Task to complete:
Pick up at the line with "middle tip: (125, 175)". Write it out exactly, along with each later line through the end of the data, and nothing more.

Available records:

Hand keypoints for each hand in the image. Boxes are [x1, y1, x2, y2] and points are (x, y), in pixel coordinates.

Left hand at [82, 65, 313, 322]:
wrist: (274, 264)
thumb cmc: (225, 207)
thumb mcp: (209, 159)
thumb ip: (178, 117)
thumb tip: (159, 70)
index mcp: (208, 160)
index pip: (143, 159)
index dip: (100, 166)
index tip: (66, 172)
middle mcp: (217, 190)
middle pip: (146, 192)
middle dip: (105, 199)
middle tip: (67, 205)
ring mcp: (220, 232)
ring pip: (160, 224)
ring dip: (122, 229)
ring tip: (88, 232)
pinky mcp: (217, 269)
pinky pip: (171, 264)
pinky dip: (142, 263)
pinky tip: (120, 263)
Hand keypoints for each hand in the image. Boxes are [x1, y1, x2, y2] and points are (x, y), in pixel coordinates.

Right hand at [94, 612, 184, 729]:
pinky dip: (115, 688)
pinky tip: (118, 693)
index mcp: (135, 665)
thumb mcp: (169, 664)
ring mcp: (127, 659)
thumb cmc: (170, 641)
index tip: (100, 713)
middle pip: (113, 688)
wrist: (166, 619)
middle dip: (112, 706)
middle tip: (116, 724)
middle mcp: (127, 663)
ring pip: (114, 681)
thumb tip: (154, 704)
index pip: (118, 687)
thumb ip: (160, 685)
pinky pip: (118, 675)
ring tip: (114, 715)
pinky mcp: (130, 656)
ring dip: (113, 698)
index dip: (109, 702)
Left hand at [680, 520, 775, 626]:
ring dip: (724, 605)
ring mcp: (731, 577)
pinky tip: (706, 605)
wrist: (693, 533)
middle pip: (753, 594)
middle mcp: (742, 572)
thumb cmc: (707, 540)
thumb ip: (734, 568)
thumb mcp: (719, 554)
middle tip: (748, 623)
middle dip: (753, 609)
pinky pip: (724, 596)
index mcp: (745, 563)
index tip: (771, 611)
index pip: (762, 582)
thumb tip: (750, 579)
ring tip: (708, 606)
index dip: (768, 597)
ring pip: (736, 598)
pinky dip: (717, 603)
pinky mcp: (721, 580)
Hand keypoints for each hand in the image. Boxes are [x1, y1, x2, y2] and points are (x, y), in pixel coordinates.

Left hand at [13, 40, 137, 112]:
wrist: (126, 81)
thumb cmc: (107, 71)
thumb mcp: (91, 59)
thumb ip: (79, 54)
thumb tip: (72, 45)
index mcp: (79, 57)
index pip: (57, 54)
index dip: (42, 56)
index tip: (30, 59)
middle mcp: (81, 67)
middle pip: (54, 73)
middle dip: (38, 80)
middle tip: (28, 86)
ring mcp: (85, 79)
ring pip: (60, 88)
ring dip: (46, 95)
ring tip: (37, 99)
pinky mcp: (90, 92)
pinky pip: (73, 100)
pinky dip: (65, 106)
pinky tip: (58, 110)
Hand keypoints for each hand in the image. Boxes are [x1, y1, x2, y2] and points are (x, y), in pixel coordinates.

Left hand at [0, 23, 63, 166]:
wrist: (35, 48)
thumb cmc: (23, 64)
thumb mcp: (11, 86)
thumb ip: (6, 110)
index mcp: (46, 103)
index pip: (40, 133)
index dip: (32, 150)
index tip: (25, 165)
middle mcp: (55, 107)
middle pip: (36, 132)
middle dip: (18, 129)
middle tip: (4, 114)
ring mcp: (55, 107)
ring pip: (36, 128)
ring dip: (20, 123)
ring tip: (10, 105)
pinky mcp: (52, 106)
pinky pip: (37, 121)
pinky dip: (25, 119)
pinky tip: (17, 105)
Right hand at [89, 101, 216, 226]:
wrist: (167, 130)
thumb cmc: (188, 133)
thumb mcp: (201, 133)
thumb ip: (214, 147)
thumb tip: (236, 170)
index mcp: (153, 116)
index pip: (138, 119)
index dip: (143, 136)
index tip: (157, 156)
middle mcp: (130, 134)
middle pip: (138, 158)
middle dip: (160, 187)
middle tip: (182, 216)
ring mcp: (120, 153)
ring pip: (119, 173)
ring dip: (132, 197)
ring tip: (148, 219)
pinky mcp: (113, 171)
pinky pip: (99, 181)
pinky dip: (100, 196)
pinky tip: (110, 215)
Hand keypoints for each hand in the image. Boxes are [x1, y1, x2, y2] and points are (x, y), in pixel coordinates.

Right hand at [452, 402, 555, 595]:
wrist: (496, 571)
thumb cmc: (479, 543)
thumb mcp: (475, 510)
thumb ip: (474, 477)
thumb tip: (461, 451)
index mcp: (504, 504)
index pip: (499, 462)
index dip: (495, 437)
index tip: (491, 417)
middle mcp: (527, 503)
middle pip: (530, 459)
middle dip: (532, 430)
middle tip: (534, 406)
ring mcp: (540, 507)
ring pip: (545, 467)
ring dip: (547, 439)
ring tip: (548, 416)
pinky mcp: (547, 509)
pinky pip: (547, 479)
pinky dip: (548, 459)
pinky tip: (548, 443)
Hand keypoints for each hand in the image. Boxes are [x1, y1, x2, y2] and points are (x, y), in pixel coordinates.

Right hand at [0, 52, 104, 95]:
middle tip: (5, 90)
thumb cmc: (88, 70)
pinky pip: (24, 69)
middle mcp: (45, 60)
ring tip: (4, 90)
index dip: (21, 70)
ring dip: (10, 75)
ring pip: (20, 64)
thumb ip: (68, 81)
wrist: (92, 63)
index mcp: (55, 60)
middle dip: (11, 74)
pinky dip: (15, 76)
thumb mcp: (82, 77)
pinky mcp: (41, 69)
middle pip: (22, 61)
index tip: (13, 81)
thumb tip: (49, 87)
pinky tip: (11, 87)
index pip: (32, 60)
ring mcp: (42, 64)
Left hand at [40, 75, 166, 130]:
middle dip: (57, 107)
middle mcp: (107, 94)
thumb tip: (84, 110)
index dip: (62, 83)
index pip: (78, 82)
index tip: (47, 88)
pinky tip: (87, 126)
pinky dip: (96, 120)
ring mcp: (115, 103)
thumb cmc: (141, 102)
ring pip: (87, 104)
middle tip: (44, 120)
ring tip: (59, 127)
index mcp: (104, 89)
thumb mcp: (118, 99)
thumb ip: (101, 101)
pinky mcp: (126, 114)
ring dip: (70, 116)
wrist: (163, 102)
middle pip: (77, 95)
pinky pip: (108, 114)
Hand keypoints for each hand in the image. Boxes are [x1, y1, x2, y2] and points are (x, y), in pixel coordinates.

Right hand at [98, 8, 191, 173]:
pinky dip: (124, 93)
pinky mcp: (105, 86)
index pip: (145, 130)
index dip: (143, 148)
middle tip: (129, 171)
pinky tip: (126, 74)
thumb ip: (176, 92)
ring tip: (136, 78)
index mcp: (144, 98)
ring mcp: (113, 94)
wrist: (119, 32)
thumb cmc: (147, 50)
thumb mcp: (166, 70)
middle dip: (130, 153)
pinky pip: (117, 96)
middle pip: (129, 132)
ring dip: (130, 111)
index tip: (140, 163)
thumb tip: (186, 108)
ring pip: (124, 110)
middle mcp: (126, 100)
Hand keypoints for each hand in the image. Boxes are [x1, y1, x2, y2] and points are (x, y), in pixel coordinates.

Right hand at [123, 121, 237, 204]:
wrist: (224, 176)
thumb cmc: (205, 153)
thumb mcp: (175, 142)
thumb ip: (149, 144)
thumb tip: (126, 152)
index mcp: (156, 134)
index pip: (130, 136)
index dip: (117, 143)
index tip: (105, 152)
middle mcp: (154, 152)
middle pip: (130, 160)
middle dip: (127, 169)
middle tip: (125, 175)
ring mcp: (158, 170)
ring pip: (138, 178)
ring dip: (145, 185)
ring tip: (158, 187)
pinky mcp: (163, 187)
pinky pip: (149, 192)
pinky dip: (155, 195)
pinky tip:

Task answer:
middle tip: (125, 175)
ring mcp: (158, 170)
ring pip: (138, 178)
ring dip: (145, 185)
ring tip: (158, 187)
pinky mcp: (163, 187)
pinky pip: (149, 192)
pinky dip: (155, 195)
pinky tip:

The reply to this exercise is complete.